Baltimore Ravens  


Ravens veteran Terrell Suggs leads by example


OWINGS MILLS, Md. -- Terrell Suggs vividly remembers his instantaneous indoctrination into the Raven Way -- and his first taste of linebacker Ray Lewis' decidedly unsubtle leadership style.

After a brief contract dispute caused Suggs to show up two days late for his first NFL training camp, the loquacious pass rusher from Arizona State got a messy welcome in front of a live television audience.

"I was sitting back doing an interview on my first day, and I got a pie in the face," Suggs recalled Friday afternoon while standing in a hallway inside the Ravens' training facility. "It was Ray Lewis, and all he said was, 'Get to camp on time.' I just took it. What can you do? It was Ray Lewis!"

Fourteen years later, Suggs is the Baltimore player most likely to be the pie-thrower. As the last remaining link to the Ravens' esteemed defensive legacy -- an era bookended by Lewis-led Super Bowl victories a dozen years apart -- the force of nature known as T-Sizzle understands the importance of his elder statesman's role.

"There was a time where if you didn't live up to that Raven standard, you got checked immediately on the field in front of everybody," Suggs remembers. "And yeah, I have had to explain the facts of life on occasion. We don't have robots here, but we don't have all those personalities like we used to. We usually have a whole bunch of crazy (expletives). Myself, I'm a little f----- up. But a lot of the crazy people are gone, and we're not so much a veteran team as we are a young team."
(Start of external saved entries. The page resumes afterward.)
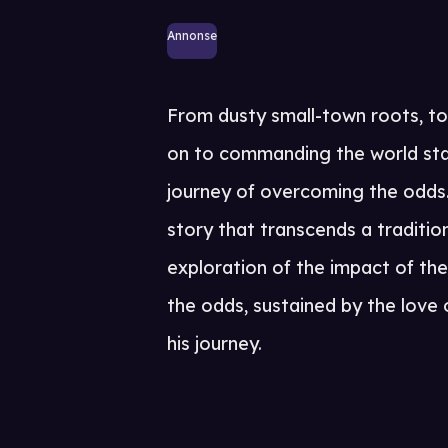
Annonse
From dusty small-town roots, to
on to commanding the world st
journey of overcoming the odds. 
story that transcends a traditio
exploration of the impact of t
the odds, sustained by the love
his journey.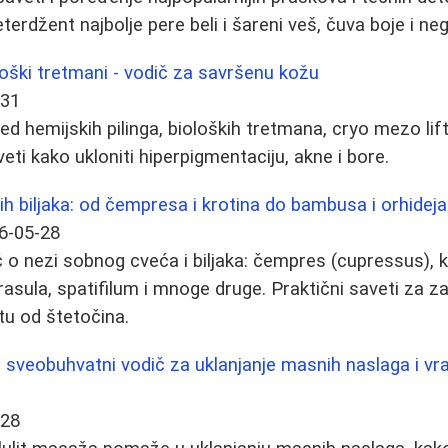
eterdžent najbolje pere beli i šareni veš, čuva boje i ne
ološki tretmani - vodič za savršenu kožu
-31
d hemijskih pilinga, bioloških tretmana, cryo mezo lift
eti kako ukloniti hiperpigmentaciju, akne i bore.
h biljaka: od čempresa i krotina do bambusa i orhideja
6-05-28
o nezi sobnog cveća i biljaka: čempres (cupressus), 
rasula, spatifilum i mnoge druge. Praktični saveti za zal
tu od štetočina.
- sveobuhvatni vodič za uklanjanje masnih naslaga i vr
-28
Suggs, who turns 35 in October, is savoring the latter stages of a Hall of Fame-caliber career. As one of only three defensive starters from the team's Super Bowl XLVII roster (one of whom, safety Lardarius Webb, is now a backup), he knows how fleeting NFL success can be. Yet. Suggs likes what he's seen so far from the hype-deficient 2017 Ravens -- "Whenever you don't hear buzz about us, we have a really good year" -- and believes he can follow up an impressive bounce-back season (eight sacks, four passes defensed, three forced fumbles) with an even more productive campaign.

"I feel great," Suggs says. "This is my first time coming into the season when I've felt really good about my offseason in a long time... since about 2011. I've had some injuries, gotten banged up, and haven't been able to work like I've wanted to.
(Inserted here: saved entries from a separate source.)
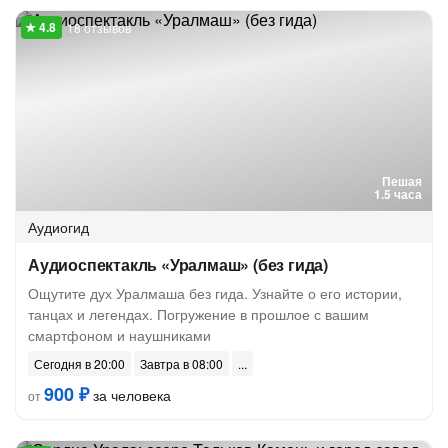
18 отзывов
Пешая
1.5 часа
Аудиогид
Аудиоспектакль «Уралмаш» (без гида)
Ощутите дух Уралмаша без гида. Узнайте о его истории,
танцах и легендах. Погружение в прошлое с вашим
смартфоном и наушниками
Сегодня в 20:00
Завтра в 08:00
900 ₽
за человека
от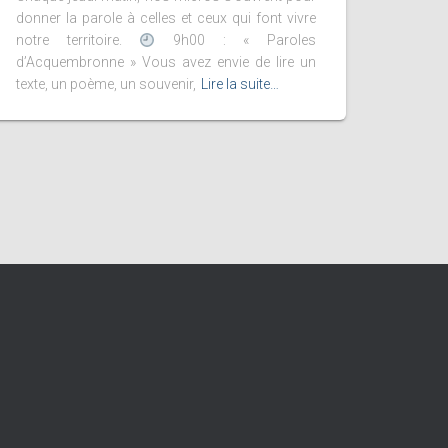
donner la parole à celles et ceux qui font vivre
notre territoire.
9h00 : « Paroles
d’Acquembronne » Vous avez envie de lire un
texte, un poème, un souvenir,
Lire la suite…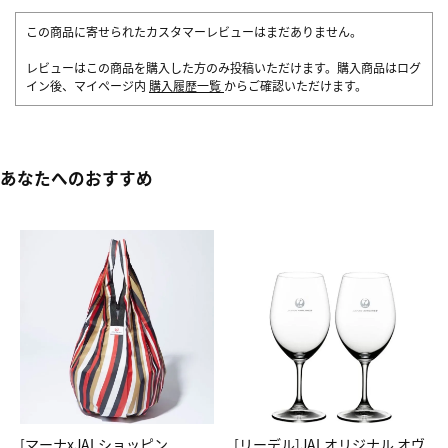
この商品に寄せられたカスタマーレビューはまだありません。
レビューはこの商品を購入した方のみ投稿いただけます。購入商品はログ
イン後、マイページ内
購入履歴一覧
からご確認いただけます。
あなたへのおすすめ
[マーナxJALショッピン
[リーデル]JALオリジナル オヴ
"They brought in (director of performance) Steve Saunders to handle our strength and conditioning, and he's been really great for me. I stayed here over the offseason and worked out, and they had me doing a different type of training than I've ever done before. I was physically exhausted after every workout, and that was just the weights part. The run was a whole other beast."

For Suggs, simply being able to run was a victory in and of itself. After tearing his right Achilles tendon in May of 2012, Suggs returned that October and played a key role in the Ravens' title run. He followed that with double-digit sack seasons in 2013 and '14, only to be felled by a season-ending tear of his left Achilles in the 2015 opener.

Baltimore, which had gone into 2015 as a trendy Super Bowl pick, bottomed out with a 5-11 campaign, one Suggs likens to "being in Bane's prison... from Batman ("The Dark Knight Rises"). I had to watch my team in turmoil. Every week, losing by one or two points -- a play here, a play there -- and unable to help. It was heartbreaking. You work hard, you go through training camp ... only to get injured on the first day. It's like, f---."

It was a significant loss, as the presence of Suggs, who has 114.5 career sacks, transcends his production.

"I think he's leading by example," Ravens coach John Harbaugh said a couple of hours after Friday's training camp practice. "He's been here every day (over the offseason), killing himself in the weight room, and the guys follow him. He's a big personality, he's totally honest and is an iconic Raven. All of that makes him very, very important to us."

Suggs, however, says he's not filling the void left by the departures of future Hall of Famers Lewis (who retired after the Super Bowl XLVII victory over the 49ers) and safety Ed Reed (who spent 2013 with the Texans and Jets before calling it quits).

"It can't be filled," Suggs says. "You can't just call them greats; those are football gods. You'll never get another one of them. You can get imitations, you can get people that are similar to them, but they were so unique. Their off-the-field intensity matched their on-the-field intensity. That void can't be filled. I just try to be Sizzle."

Whether 2017 will be Suggs' final season in Baltimore -- or final season, period -- remains to be seen.

"I don't know how long I'll play," he says. "I don't want to cap it. But I also don't want to be naïve and be like, 'Yo, I'm gonna play 'till I'm 40.' ... and be out there trying to f------ pass rush.

"I do know this -- everybody that comes here from other teams, they tell me, 'Sizz, you've been on one team for 15 years. Not only is that impressive, but that's rare. It's crazy that you've never had to pack up your family and move.' I'm getting a notion of how important that is. It's nice to know."

Suggs knows only one way -- The Raven Way -- and he can still recall the unwanted dessert that served as his abrupt awakening.